Marvel Studios president Kevin Feige is leaning towards the latter explanation. "I think we are always at a deficit because of the Marvel logo and because of a genre bias that certainly exists," Feige recently told The Hollywood Reporter. "I just loved that for a shining moment there with 'Black Panther' that was put aside and the work was recognized for the achievement that it was."
It's true that 2018's "Black Panther" broke through the awards shield more than any other superhero film before it, snagging wins for Best Costume Design, Best Original Score, and Best Production Design and getting a nomination for Best Picture. Feige would love something similar to happen for a movie like "Shang-Chi and the Legend of the Ten Rings":
There are a lot of comic fans that didn't know who 'Shang-Chi' was. And yet the work that [director Destin Daniel Cretton] did and [screenwriter Dave Callaham] did and [production designer Sue Chan] did and [composer Joel P. West] did, created something new that connected with audiences. We recognized it, the audience recognized it, and I sure would love the hard work of all of these people who are telling their story to get recognized.
The Academy Award nominations are announced on Feb. 8. We'll see what happens.

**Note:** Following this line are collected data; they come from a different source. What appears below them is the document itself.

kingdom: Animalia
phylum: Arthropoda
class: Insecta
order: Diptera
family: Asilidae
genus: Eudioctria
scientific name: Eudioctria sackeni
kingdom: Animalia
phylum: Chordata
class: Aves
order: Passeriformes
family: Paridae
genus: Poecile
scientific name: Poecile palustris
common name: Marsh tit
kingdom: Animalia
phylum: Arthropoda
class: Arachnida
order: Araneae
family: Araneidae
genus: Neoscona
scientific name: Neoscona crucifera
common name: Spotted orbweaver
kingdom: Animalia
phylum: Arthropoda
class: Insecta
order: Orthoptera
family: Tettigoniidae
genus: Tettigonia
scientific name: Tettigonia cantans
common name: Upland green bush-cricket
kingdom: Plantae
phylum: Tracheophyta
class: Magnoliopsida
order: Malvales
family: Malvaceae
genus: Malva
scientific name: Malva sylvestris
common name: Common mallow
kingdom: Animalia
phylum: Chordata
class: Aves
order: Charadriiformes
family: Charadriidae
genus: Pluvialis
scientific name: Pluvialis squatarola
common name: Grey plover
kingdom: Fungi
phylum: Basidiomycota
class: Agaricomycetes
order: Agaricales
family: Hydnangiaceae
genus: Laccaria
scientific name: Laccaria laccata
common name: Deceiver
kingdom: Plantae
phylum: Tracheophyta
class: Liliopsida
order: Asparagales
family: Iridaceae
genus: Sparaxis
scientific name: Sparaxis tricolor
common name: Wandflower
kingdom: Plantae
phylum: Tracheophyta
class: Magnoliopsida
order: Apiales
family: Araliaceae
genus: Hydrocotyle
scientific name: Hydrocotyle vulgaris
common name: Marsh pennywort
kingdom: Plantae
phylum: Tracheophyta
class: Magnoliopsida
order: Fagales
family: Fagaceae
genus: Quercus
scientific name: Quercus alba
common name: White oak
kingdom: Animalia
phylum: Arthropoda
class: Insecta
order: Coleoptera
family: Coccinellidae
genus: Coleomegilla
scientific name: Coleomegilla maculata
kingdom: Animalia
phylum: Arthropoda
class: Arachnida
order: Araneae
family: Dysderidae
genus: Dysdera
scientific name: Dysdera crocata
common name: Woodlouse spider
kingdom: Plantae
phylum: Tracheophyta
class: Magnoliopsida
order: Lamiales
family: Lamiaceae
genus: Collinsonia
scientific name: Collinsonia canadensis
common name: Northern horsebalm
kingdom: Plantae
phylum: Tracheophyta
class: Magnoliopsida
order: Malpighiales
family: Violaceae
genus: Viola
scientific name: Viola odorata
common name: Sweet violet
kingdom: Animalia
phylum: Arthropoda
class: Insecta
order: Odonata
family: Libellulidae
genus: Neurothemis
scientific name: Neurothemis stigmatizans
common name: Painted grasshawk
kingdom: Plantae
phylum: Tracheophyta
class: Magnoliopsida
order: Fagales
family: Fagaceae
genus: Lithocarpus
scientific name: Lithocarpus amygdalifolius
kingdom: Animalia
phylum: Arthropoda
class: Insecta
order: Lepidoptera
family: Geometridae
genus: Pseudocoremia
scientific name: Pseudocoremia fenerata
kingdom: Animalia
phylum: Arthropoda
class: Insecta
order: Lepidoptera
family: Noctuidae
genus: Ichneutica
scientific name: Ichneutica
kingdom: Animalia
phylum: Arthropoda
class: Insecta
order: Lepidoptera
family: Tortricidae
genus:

Superhero stuff has fared a bit better on TV; "The Boys" and "WandaVision" had strong showings at this year's Emmy Awards, for example, although neither took home the top prize. Often I think it's hard for something like a Marvel movie to compete on that level, since by their nature they're very transactional, but with so many superhero movies being produced, it's only a matter of time before one takes home the gold, right?